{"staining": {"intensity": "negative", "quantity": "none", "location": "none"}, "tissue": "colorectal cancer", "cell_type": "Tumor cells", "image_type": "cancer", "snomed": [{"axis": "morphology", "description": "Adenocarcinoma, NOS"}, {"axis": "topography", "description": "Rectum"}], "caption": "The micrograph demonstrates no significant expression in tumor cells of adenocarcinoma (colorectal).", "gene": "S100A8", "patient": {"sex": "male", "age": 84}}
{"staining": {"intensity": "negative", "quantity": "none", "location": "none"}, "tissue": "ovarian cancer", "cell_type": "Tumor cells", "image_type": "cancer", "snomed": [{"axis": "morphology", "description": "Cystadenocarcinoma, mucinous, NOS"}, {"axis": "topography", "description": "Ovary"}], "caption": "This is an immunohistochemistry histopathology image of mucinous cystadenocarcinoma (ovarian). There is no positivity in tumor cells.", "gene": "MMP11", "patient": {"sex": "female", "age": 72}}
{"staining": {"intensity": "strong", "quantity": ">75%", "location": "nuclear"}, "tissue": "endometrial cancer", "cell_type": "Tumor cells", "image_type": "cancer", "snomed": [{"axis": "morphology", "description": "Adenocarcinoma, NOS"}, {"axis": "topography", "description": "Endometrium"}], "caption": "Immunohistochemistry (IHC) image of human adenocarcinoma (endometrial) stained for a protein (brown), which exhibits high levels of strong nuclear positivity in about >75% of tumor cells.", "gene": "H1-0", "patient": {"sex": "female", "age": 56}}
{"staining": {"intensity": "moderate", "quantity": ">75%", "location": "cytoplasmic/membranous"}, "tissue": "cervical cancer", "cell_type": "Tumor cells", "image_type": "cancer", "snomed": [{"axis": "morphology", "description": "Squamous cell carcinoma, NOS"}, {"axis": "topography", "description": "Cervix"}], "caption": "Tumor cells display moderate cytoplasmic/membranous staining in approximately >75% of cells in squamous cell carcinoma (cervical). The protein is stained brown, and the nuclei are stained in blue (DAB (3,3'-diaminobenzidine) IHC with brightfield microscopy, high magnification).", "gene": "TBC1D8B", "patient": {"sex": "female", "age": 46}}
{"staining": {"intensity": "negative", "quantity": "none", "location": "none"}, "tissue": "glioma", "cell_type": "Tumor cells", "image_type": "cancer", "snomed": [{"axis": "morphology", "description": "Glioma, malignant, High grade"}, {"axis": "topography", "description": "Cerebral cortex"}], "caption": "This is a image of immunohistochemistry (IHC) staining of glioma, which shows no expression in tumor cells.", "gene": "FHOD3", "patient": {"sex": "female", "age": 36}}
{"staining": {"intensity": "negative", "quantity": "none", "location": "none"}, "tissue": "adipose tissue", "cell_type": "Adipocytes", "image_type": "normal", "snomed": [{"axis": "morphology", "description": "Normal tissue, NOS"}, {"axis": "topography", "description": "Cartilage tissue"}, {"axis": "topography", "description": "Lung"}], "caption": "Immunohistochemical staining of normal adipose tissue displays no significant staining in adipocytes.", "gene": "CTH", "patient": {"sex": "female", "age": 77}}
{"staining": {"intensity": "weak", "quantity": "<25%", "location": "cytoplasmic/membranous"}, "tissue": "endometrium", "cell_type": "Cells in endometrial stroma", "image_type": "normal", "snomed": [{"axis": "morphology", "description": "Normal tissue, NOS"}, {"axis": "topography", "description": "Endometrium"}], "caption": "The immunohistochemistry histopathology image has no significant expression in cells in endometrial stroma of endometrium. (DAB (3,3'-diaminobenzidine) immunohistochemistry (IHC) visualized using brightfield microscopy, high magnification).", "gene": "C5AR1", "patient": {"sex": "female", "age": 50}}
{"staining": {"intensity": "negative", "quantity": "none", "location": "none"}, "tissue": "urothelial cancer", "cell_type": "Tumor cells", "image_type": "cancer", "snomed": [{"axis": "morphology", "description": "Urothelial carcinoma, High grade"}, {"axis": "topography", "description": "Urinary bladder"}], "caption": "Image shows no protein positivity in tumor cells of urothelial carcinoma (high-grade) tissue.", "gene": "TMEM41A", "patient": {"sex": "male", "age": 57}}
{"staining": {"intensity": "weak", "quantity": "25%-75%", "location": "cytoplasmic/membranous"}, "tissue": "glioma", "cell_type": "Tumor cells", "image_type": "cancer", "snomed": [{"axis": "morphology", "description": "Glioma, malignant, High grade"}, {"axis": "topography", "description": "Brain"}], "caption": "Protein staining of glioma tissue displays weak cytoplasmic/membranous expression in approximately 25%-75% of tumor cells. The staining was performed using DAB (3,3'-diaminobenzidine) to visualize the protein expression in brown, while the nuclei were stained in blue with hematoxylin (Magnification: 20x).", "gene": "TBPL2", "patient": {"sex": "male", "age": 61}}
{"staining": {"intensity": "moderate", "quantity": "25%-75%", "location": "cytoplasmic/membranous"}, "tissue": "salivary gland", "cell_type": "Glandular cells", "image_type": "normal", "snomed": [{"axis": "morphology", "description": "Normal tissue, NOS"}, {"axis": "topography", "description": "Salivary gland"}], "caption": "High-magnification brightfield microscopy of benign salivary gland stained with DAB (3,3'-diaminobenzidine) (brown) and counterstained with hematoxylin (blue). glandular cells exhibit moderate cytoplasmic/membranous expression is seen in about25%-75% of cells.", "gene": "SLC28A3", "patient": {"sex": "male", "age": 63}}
::::::::::
In the records above, find every line with the word "using" and copy it.

Response –
{"staining": {"intensity": "weak", "quantity": "<25%", "location": "cytoplasmic/membranous"}, "tissue": "endometrium", "cell_type": "Cells in endometrial stroma", "image_type": "normal", "snomed": [{"axis": "morphology", "description": "Normal tissue, NOS"}, {"axis": "topography", "description": "Endometrium"}], "caption": "The immunohistochemistry histopathology image has no significant expression in cells in endometrial stroma of endometrium. (DAB (3,3'-diaminobenzidine) immunohistochemistry (IHC) visualized using brightfield microscopy, high magnification).", "gene": "C5AR1", "patient": {"sex": "female", "age": 50}}
{"staining": {"intensity": "weak", "quantity": "25%-75%", "location": "cytoplasmic/membranous"}, "tissue": "glioma", "cell_type": "Tumor cells", "image_type": "cancer", "snomed": [{"axis": "morphology", "description": "Glioma, malignant, High grade"}, {"axis": "topography", "description": "Brain"}], "caption": "Protein staining of glioma tissue displays weak cytoplasmic/membranous expression in approximately 25%-75% of tumor cells. The staining was performed using DAB (3,3'-diaminobenzidine) to visualize the protein expression in brown, while the nuclei were stained in blue with hematoxylin (Magnification: 20x).", "gene": "TBPL2", "patient": {"sex": "male", "age": 61}}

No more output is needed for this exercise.